▶ [CHALLENGE 1] Please retype the marriage reflection below word for word, starting with "Being apart forces" and going on through "at us again.".
▶ [CHALLENGE 2]
Answer these questions from the marriage reflection below.
(a) Whom did the couple cut ties with?
(b) How long may it take to receive a letter telling how a crisis was resolved?
(c) Where do the couple plan to renew their vows?
▶ [CHALLENGE 3] According to the marriage reflection below, why does being apart push the couple to decide what to share in a letter and what to save for a face-to-face visit?

▶ [TEXT BLOCK]
● ● ●
When we hit that wall going 1000 miles per hour, everything stopped for us. We were forced to face what we had, what we were about to lose, and what we wanted. We began to put our faith and God first in our marriage, and our lives. We cut ties with family and friends who never had anything positive to say about either of us. We stopped listening to what others think, and started listening to what God's word said and what each other said. We no longer react ... but instead we act with love. Kindness. Grace. Laughter.
Being apart forces us to communicate on a different level than what being face-to-face 24/7/365 can do. Questions asked in a letter may not be answered for days. A crisis today may be resolved in two days, but the letter telling about the resolution may not be received for eight days. We are learning to distinguish what is really important enough to be shared in a letter, and what is best saved for a face-to-face visit.
Even being together for what little time we can has become a lesson in grace and communication. We forgive more ... and faster. We laugh more. We talk more about dreams, goals, plans ... life.
I'm not saying that we won't face bumpy roads again in the future. That is just what life is at times. But I think that what these trials have done is put both of us together on solid ground. It has given us a foundation to stand on ... against whatever life throws at us again.
When we are together again ... in the same space and time ... we plan on renewing our vows. This time in a church, with God as our witness, and hopefully with family and friends who will bless us.
Until then ... we've been falling in love again ... and again ... and again.
● ● ●
▶ [DATA LINES]
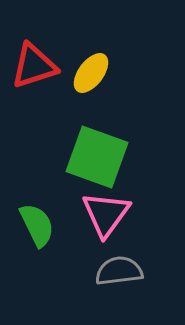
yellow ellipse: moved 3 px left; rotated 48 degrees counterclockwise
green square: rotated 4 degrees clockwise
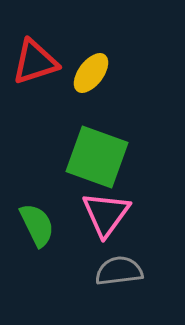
red triangle: moved 1 px right, 4 px up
● ● ●
▶ [FULL RESPONSE 1]
Being apart forces us to communicate on a different level than what being face-to-face 24/7/365 can do. Questions asked in a letter may not be answered for days. A crisis today may be resolved in two days, but the letter telling about the resolution may not be received for eight days. We are learning to distinguish what is really important enough to be shared in a letter, and what is best saved for a face-to-face visit.
Even being together for what little time we can has become a lesson in grace and communication. We forgive more ... and faster. We laugh more. We talk more about dreams, goals, plans ... life.
I'm not saying that we won't face bumpy roads again in the future. That is just what life is at times. But I think that what these trials have done is put both of us together on solid ground. It has given us a foundation to stand on ... against whatever life throws at us again.

▶ [FULL RESPONSE 2]
(a) Family and friends who never had anything positive to say about either of them.
(b) Eight days.
(c) In a church.

▶ [FULL RESPONSE 3] Letters are slow. A question asked in a letter may not be answered for days, and news that a crisis was resolved may not arrive for eight days. So the couple is learning to tell what is important enough for a letter and what is best saved for a visit.